If you’re a gamer who plays graphics-intensive titles, the iPhone 5s and its new A7 processor coupled with the M7 co-processor may be your ticket to a happier next two years. Coupled with a new 64-bit iOS operating system, the end result is a much improved experience with the iPhone 5s with apps opening faster, graphics being better, and games being smoother with better graphics detail.
The iPhone 5, of which the iPhone 5c is based upon, is no slouch either, but for impatient fingers and users who demand more performance out of their phones, the iPhone 5s will deliver, while at the same time offering improved battery life than the outgoing iPhone 5.
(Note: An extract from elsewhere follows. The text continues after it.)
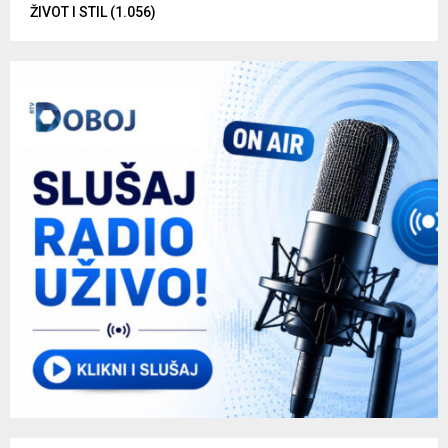
ŽIVOT I STIL
(1.056)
While Apple rivals are looking to offload motion tracking and sensing technologies to wearable devices, like smartwatches, Apple is saying the iPhone is still the best device to do this as you’ll likely always have your phone with you wherever you go. And with the new CoreMotion APIs and the M7 motion co-processor, Apple intends to allow developers to create health and fitness apps that will track your steps and movement. The potential for this isn’t fully realized yet, but your phone will be able to monitor how many steps you take, how fast you run, and in turn help you determine how many calories you should consume based on what you’re burning to lose weight, gain weight, or maintain your figure. Overall, it’s one less device to recharge overnight, and the iPhone already has your workout music so why should you have to wear a new fitness band or watch to get added functionality?
While some of this is already available on past iPhone models thanks to a partnership with Nike, on the iPhone 5s Apple is making this easier and improving battery life in the process. Not only is your iPhone a mobile computer, it will be a remote sensor hub that gathers and collects data about you.
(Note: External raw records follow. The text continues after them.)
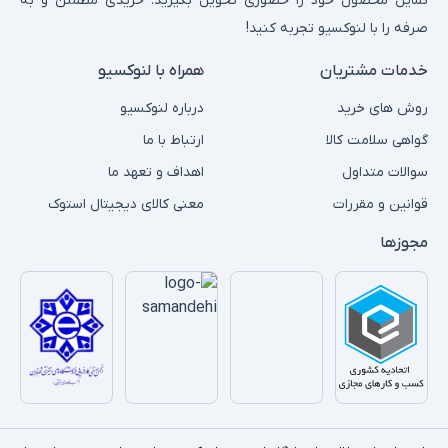
تمایل محصول خود را حضوری تحویل بگیرید. خریدی مطمئن و به
صرفه را با لنوکسیو تجربه کنید!
خدمات مشتریان
همراه با لنوکسیو
روش های خرید
درباره لنوکسیو
گواهی سلامت کالا
ارتباط با ما
سوالات متداول
اهداف و تعهد ما
قوانین و مقررات
معنی کالای دیجیتال استوک
مجوزها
And by offloading the data recorded from the gyroscope, accelerometer, and compass from the main processor to the M7 co-processor, Apple will help the A7 be more efficient in handling your tasks more quickly. Additionally, the new A7 processor also supports the 64-bit version of iOS 7. This means that iOS 7 will be able to handle more RAM and more fluid multitasking. Likely, we won’t see the full benefits of going to a 64-bit OS, though the improved hardware of the A7 chipset will mean things will be a little bit more fluid overall right now.
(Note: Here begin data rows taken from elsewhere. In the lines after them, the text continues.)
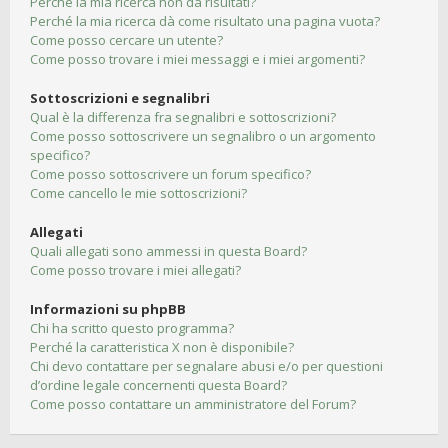
Perché la mia ricerca non dà risultati?
Perché la mia ricerca dà come risultato una pagina vuota?
Come posso cercare un utente?
Come posso trovare i miei messaggi e i miei argomenti?
Sottoscrizioni e segnalibri
Qual è la differenza fra segnalibri e sottoscrizioni?
Come posso sottoscrivere un segnalibro o un argomento
specifico?
Come posso sottoscrivere un forum specifico?
Come cancello le mie sottoscrizioni?
Allegati
Quali allegati sono ammessi in questa Board?
Come posso trovare i miei allegati?
Informazioni su phpBB
Chi ha scritto questo programma?
Perché la caratteristica X non è disponibile?
Chi devo contattare per segnalare abusi e/o per questioni
d’ordine legale concernenti questa Board?
Come posso contattare un amministratore del Forum?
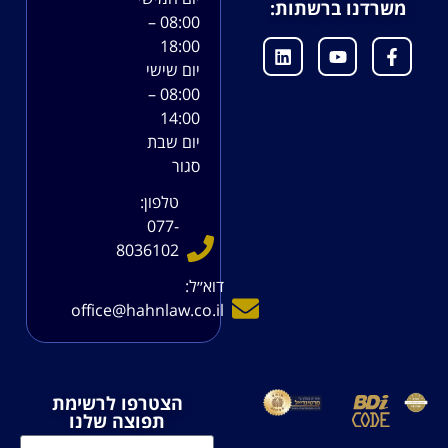
משרדנו ברשתות:
08:00 –
18:00
יום שישי
08:00 –
14:00
יום שבת
סגור
טלפון:
077-
8036102
דוא׳׳ל:
office@hahnlaw.co.il
הצטרפו לרשימת
תפוצה שלנו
So is a 32 GB iPhone 5c good enough? Or should users upgrade to an iPhone 5s and sacrifice valuable storage that they won’t be able to regain? In a perfect world, everyone who wanted an iPhone would be able to afford and get the 32 GB iPhone 5s without any hesitation, but the reality is that many of us have budgets and the iPhone is a big investment that will last us through the next two years. Given the many hardware benefits of the iPhone 5s, I would recommend going with the base flagship model over the mid-ranger with more storage. The reason is that cloud storage is more readily accessible and you can always offload and backup photos to the cloud whenever you’re connected to WiFi or 3G/4G, negating the need for most situation where storage is required. You can’t later decide to get a better camera or a fingerprint sensor on the iPhone 5c using the same logic.